Looking for some advice on how to tackle this in Pres Connect.
I’m trying to build a web front end to set all the configuration parameters and upload a data file to then feed into a mail barcoding process.
I’ve got a workflow working using a NodeJS Server Input accepting post data from a html form.
It’s working to a point but it’s timing out on larger data files (60k+ records) as the time it can take to run these though our barcoding process can be up to 20 minutes. The process will still finish but the web page times out and errors.
# This page isn’t working sc-web03 didn’t send any data. ERR_EMPTY_RESPONSE
I’m just wonder if this is best approach to this or whether I should just be handing off the data file and a configuration file to folder capture to run the process.
I would like to provide the front end user some feedback onto when the job is complete via the web front end if possible.
Your approach is OK for jobs that don’t require more than a few seconds to process. For longer jobs, you need something a bit more sophisticated.
Here’s one possible approach, using 4 processes (I prefer having several smaller processes rather than a few larger ones):
Front end process has a NodeJS input and simply delivers the Web front end that will allow the user to upload a job. This process could use authentication if you want.
Upload process has a NodeJS input that receives the job from the front end. It generates a unique name for the file, with a .JOB extension, and it pushes that name in a new Group in the Workflow Repository. That Group contains a Key for the name of the file and a Key for its status. At first, that status is set to “Submitted”. The process then simply returns a basic HTML response ( e.g. “Job submitted successfully. ID : 23785623658.JOB. Click here to monitor status” )
Monitoring process has a NodeJS input (that’s the process the response above points to). The process gets the list of jobs from the repository and simply displays their name and status. The HTML page generated by the process and returned to the user should be set to refresh every few seconds so that the status for all jobs is automatically updated.
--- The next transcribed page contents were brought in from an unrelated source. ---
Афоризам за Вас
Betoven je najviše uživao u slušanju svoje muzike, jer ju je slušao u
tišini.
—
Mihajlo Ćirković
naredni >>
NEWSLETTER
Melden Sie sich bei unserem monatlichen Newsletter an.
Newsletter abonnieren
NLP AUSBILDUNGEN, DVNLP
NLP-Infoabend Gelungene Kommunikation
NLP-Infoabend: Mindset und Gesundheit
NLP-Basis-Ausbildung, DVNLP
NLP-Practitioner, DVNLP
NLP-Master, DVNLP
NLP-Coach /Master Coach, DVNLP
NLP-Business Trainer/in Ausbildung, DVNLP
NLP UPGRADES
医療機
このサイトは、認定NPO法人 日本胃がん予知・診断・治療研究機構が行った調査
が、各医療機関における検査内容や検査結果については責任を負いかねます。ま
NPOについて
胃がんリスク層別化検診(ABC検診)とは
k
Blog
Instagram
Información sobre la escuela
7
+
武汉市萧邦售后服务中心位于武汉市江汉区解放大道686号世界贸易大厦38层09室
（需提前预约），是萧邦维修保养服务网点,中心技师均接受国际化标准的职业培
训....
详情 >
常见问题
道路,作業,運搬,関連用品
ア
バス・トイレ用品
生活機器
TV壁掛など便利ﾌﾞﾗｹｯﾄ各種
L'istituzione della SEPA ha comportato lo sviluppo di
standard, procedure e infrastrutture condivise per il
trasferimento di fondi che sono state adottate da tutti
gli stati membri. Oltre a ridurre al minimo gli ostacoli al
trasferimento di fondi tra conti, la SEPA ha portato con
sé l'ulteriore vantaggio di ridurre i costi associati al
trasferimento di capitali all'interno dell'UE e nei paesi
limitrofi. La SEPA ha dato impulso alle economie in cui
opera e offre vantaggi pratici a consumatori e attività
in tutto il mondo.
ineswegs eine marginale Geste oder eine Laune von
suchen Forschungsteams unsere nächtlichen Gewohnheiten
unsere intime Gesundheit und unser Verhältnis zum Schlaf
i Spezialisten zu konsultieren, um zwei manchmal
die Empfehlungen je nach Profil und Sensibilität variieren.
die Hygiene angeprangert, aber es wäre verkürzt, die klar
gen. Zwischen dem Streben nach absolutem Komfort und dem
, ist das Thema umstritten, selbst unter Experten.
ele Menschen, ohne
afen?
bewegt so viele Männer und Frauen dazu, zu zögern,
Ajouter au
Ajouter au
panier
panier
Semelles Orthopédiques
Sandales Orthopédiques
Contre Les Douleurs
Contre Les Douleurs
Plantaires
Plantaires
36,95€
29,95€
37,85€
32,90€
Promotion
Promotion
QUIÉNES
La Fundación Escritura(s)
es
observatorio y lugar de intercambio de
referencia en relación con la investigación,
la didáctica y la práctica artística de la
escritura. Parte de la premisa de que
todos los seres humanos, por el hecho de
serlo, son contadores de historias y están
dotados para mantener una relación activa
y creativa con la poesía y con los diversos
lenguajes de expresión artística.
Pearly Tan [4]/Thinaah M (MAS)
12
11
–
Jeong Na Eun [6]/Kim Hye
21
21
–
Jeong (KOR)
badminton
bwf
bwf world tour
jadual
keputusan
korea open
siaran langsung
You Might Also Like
Main process has a Folder Capture input that captures files with a .JOB extension from the storage folder. It uses the file’s name to update the Repository status for that file to “processing…”. It then does its barcoding thing and when it’s done, it sets the Repository status for that file to “Completed”.
You would need at some point to add a 5th process that runs once a day and that cleans up all “Completed” statuses from the repository. Obviously, you could run it more frequently or less.
This kind of architecture allows for growth, and also allows you to eventually implement interesting features (you could store the time it took for each job to process, or any other statistics you would find useful in a monitoring page). You could eventually beef up that monitoring page so that it allows you prioritize or remove jobs that have not yet been processed, etc.
Thanks for this info. Would the initially form need to be served up a nodeJS input our could it be a web page that just submits to the upload process. This is how I have initially set this is up with the form on our intranet site posting to the nodejs input. Could you see any issues with this setup?
Would the above approach you outline allow for multiple jobs to process at the same time or would they queue and process sequentially?
of course you can send the initially form from a static web page. You don`t have to serve that frontend through a workflow process.
Phils approach also supports processing of multiple jobs as long as you pay attention to the unique name for each incoming job. Just set your “Upload process” to “self replicating” in the process properties. In that case your process will be “duplicated” for each incoming job, so you can handle mutliple requests parallel. How much parallel processes will be handled depends on your hardware and the settings in your process properties (Max percentage of threading). You should also set the “Polling intervall” in the process properties to “0”.
In that case you can receive multiple incoming requests, store the incoming files in a folder and also store the job informations in a repository.
To process them parallel you also have to set your “Main process” to “self replicating” but you have to pay attention to the performance etc.